"That is civilized nature."
"I forgave him, and bade him repent, and ask God to forgive him, as I did."
"Lovetree, give me your hand, I give you my heart; I stand rebuked. I understand you now, that was Christian nature. Let us go."
Reader, walk with us. We threaded our way along the crowded side-walk, passing or meeting, between the Astor House and Canal street, not less than fifty girls; some of them not over twelve years old, many about fourteen or fifteen, some of them superbly beautiful, naturally or artificially, and all, such as the spirit, hovering over the poor shipwrecked mariner upon the stormy ocean, cries wildly to, as they sink, down, down, to death, "lost, lost, lost!"
"Why, why, tell me why they are permitted to roam through the streets, plying their seductive arts? Where are your police? Where your city Fathers?—guardians of the morals of strangers and citizens! How can anything, male or female, remain pure in such an atmosphere of impurity? Where are your laws? laws of love that lift up the fallen.

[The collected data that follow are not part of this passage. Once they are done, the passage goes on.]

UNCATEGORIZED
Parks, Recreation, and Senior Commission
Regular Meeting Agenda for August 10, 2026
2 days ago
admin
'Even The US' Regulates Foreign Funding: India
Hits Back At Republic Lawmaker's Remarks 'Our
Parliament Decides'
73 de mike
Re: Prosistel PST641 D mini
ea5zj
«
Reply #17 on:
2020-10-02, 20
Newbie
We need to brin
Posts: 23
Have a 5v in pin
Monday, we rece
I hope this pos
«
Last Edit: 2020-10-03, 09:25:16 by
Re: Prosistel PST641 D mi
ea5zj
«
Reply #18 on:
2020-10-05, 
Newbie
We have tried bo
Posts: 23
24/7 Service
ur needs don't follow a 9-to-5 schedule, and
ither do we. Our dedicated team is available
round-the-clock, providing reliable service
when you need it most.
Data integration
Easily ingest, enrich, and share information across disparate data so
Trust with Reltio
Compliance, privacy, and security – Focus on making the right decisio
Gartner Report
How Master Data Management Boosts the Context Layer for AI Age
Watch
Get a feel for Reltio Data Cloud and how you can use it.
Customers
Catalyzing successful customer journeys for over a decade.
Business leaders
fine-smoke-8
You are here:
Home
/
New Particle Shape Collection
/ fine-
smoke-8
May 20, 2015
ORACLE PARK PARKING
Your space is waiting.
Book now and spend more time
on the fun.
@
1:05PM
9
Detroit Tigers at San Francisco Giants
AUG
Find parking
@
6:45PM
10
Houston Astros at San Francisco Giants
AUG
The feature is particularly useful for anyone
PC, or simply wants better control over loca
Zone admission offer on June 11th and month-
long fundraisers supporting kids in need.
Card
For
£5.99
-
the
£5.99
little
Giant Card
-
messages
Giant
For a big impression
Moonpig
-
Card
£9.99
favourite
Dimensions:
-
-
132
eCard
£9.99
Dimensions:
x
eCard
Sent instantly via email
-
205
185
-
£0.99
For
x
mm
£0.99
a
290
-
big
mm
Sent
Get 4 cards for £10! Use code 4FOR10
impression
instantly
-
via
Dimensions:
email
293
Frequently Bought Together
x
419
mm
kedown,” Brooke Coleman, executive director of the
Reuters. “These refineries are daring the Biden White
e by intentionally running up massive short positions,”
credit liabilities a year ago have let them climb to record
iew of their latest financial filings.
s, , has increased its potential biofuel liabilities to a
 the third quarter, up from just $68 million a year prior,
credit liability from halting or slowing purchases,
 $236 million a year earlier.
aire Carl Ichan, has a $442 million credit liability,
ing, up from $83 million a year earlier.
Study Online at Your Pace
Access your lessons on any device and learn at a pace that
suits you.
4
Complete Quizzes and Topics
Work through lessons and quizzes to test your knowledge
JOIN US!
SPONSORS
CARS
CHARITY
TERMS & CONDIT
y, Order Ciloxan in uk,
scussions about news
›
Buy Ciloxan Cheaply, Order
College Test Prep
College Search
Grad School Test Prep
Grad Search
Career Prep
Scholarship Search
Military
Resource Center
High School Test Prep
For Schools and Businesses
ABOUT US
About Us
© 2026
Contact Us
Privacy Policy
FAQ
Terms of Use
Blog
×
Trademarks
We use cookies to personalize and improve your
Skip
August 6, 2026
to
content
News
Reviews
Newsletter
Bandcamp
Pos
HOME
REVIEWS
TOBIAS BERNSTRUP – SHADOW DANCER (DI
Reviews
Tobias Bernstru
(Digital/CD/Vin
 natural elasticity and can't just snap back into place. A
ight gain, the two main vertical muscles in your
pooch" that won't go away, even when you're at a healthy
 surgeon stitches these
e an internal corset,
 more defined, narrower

Where all your high-paid, well-fed city guardians, who should watch the city youth, to keep them from becoming impure?"
Echo gave the answer, and it reverberated back and forth from granite wall to freestone, from marble front to red-burnt bricks, from dark cellar to gas-lighted hall, from low dens of death to high rooms of wealth and fashion, from law makers to law breakers; echo came back with that one word, "Impure, impure, impure."
How the throng go thoughtlessly onward. Do they ever think—think what a sirocco blast from the valley of the Upas tree, is sweeping over this city? Do mothers ever inquire, ever think whether it is possible for their sons to escape the contagion of such company as they keep in the great evening promenade of this mighty Babylon? Have New York mothers no feeling of fear for their sons? or has "the pestilence that walketh in darkness," obtained such strength that this is overcome? or has the plague spot grown so familiar to their eyes that they no longer seek to wash it out? If they have given up their sons, if they have surrendered the great street to the almost exclusive occupancy, at night, of painted harlots; have they also given up their daughters, surrendered them to the wiles of the seducer? do they let them go out without fear, even in company with their male friends, to be jostled upon the side-walks by midnight ramblers, and seated at the same table, at some of the great "saloons," side by side with those who win to kill, whose trade is death, whose life is gilded misery, though enticing as the siren's song? Have they forgotten that we are all creatures of surrounding circumstances, subject to like influences, and liable to the same disease as those who breathe the same atmosphere, and if that is impure, those who breathe it may become so?
Even now, while I write, the "New York Daily Tribune," gives this "Item" to its readers:—
"Mysterious Disappearance.—On Sunday evening last, between six and seven o'clock, Miss G. C—— left her father in Spring street, near Broadway, to go to her brother-in-law's (Mr. B——), No. — Spring street, since which time nothing has been heard of her, and it is feared that she has been dealt foully with. She is seventeen years of age, good-looking and rather tall; dark complexion, and dark eyes; lisps somewhat when in conversation. She was dressed in plaid, light and dark stripe; Talma cape; straw bonnet, trimmed with white outside, and green and white inside. Her disappearance has caused the deepest affliction to her family, and any information that can be given will be gratefully received by her aged parent, No.—Spring street."